Reconsider not using HTTPS. HTTPS a good defense against a number of attacks.
There usually isn't a reason to transmit a password. By transmitting passwords, you are sending valuable data and their is extra risk associated with it.
Usually you hash the password and submit the hash. On the server side, you compare the hashes, if they match, great.
Obviously with this approach, the hash is important, and you have to secure against a replay attack. You could have your server generate a crypto-secure one-time use salt, pass that to the client, salt and hash the password, and compare the hashes serverside.
You also need to guard against a reverse hash attack on password. IE, I have a hash, and I can compare it to a bunch of pre-generated hashes to find the original password.

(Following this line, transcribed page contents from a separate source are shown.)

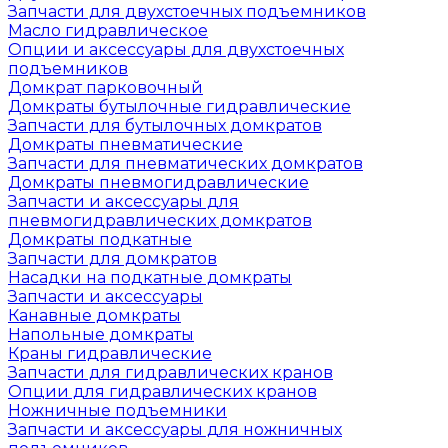
Запчасти для двухстоечных подъемников
Масло гидравлическое
Опции и аксессуары для двухстоечных
подъемников
Домкрат парковочный
Домкраты бутылочные гидравлические
Запчасти для бутылочных домкратов
Домкраты пневматические
Запчасти для пневматических домкратов
Домкраты пневмогидравлические
Запчасти и аксессуары для
пневмогидравлических домкратов
Домкраты подкатные
Запчасти для домкратов
Насадки на подкатные домкраты
Запчасти и аксессуары
Канавные домкраты
Напольные домкраты
Краны гидравлические
Запчасти для гидравлических кранов
Опции для гидравлических кранов
Ножничные подъемники
Запчасти и аксессуары для ножничных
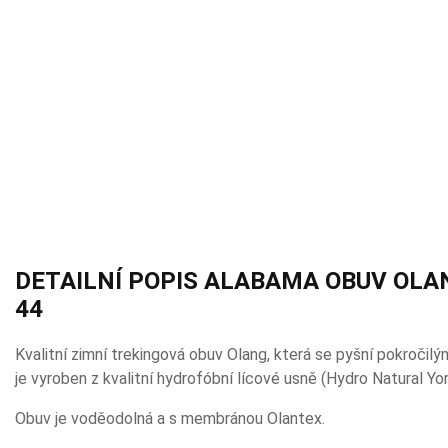
DETAILNÍ POPIS ALABAMA OBUV OLAN
44
Kvalitní zimní trekingová obuv Olang, která se pyšní pokročilý
je vyroben z kvalitní hydrofóbní lícové usně (Hydro Natural Yor
Obuv je voděodolná a s membránou Olantex.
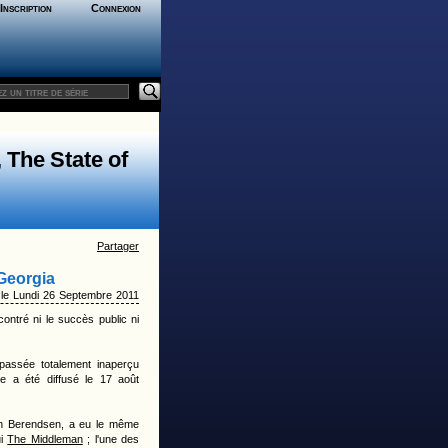
Inscription
Connexion
 The State of
Partager
Georgia
le Lundi 26 Septembre 2011
ntré ni le succès public ni
passée totalement inaperçu
de a été diffusé le 17 août
an Berendsen, a eu le même
ui
The Middleman
; l'une des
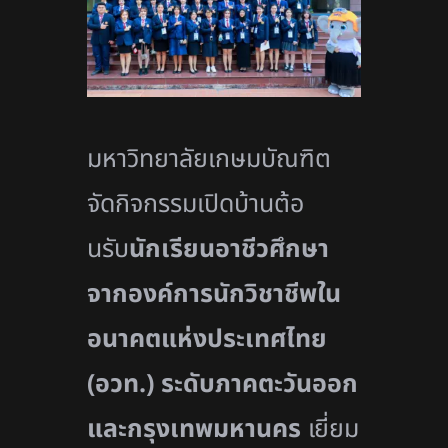
มหาวิทยาลัยเกษมบัณฑิต
จัดกิจกรรมเปิดบ้านต้อ
นรับ
นั
กเรียนอาชีวศึกษา
จากองค์การนั
กวิชาชีพใน
อนาคตแห่งประเทศไทย
(อวท.) ระดับภาคตะวันออก
และกรุ
งเทพมหานคร
เยี่ยม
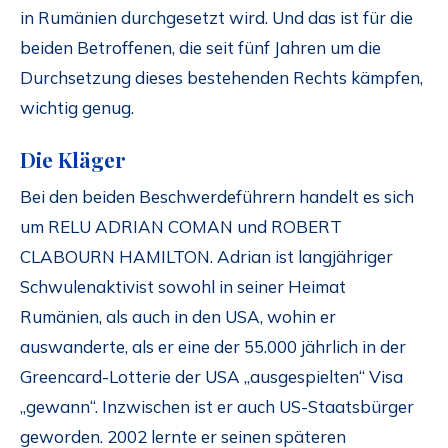
in Rumänien durchgesetzt wird. Und das ist für die
beiden Betroffenen, die seit fünf Jahren um die
Durchsetzung dieses bestehenden Rechts kämpfen,
wichtig genug.
Die Kläger
Bei den beiden Beschwerdeführern handelt es sich
um RELU ADRIAN COMAN und ROBERT
CLABOURN HAMILTON. Adrian ist langjähriger
Schwulenaktivist sowohl in seiner Heimat
Rumänien, als auch in den USA, wohin er
auswanderte, als er eine der 55.000 jährlich in der
Greencard-Lotterie der USA „ausgespielten“ Visa
„gewann“. Inzwischen ist er auch US-Staatsbürger
geworden. 2002 lernte er seinen späteren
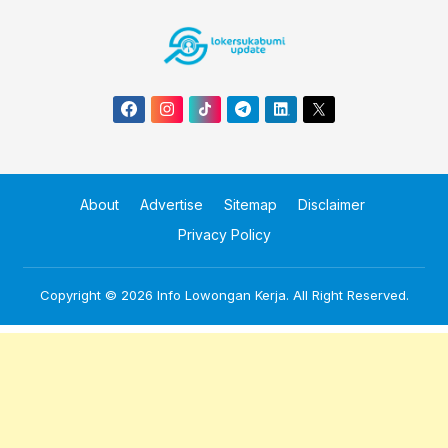
About
Advertise
Sitemap
Disclaimer
Privacy Policy
Copyright © 2026
Info Lowongan Kerja
. All Right Reserved.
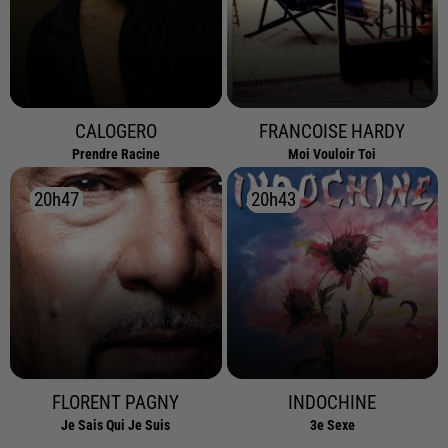
CALOGERO
FRANCOISE HARDY
Prendre Racine
Moi Vouloir Toi
20h47
20h47
20h43
20h43
FLORENT PAGNY
INDOCHINE
Je Sais Qui Je Suis
3e Sexe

You could encrypt at the device and decrypt at the server, but if the data going across the wire is sensitive enough to warrant that much work, then IMHO, I believe you're better off just using https. It's tried, true, and established.
It's not perfect, mind you, and there have been successful attacks against older versions of it, but it is a heck of a lot better than "rolling your own" method of security.
Say your key gets compromized, for example: If you're using https with a cert from a trusted authority, then you just buy a new cert. HTe deveice, if it trusts the authority, will accept the new certificate. If you go your own route on it, then you have to update the keys not only on your web server, but at the client as well. No way would I want that sort of headache.
I'm not saying that the challenge is insurmountable. I am saying it may not be worth the effort when tools already exist.
I don't really know even what questions to ask here. My problem statement is simple: I need to store a password on the DB with a salt, validate an entered password against the stored password, and authenticate the password using a random challenge word whenever a user tries to log on. I am using php/javascript.
In trying to figure this out, the problem I am having is that if I pass up a challenge word in an html form, then hash the entered password with that word, I can authenticate the password on the server, but I can not separate the password from the challenge word so I can validate it against the salted password on the DB. If I send the password to the server in the clear or hash it without a challenge word, I can validate it but now I can not reliably authenticate it.
I think I need a 2 way algorithm of some sort so I can encrypt it with a key, and then authenticate the key while validating the password. How do I do it? or if it can't be done then what should I be doing?
Encrypting a password with client-side scripting is generally a bad idea. The proper way to do this is to use SSL.
Also, never store password in cleartext. If you must use a method like the one you describe above, hash the password twice: once for storing it in the database, another time for the two-way authentication.
To store a password, generate a random salt. Store HASH(password+salt) and salt. (Either the server or the client can do this computation.)
To perform an authentication, the server looks up the salt and HASH(password+salt). It then generates a random challenge and sends the salt and the challenge to the client.
On the client, prompt the user for the password. Compute: HASH( HASH(password+salt) + challenge). Send it to the server.
On the server, you already have HASH(password+salt) and you have challenge. So you can also compute: HASH( HASH(password+salt) + challenge). Compare this to what the client sent you. If they match, the password is correct.
Note that this is vulnerable to a MITM attack, so it should be used over a connection that is itself protected from a MITM, such as an SSL connection.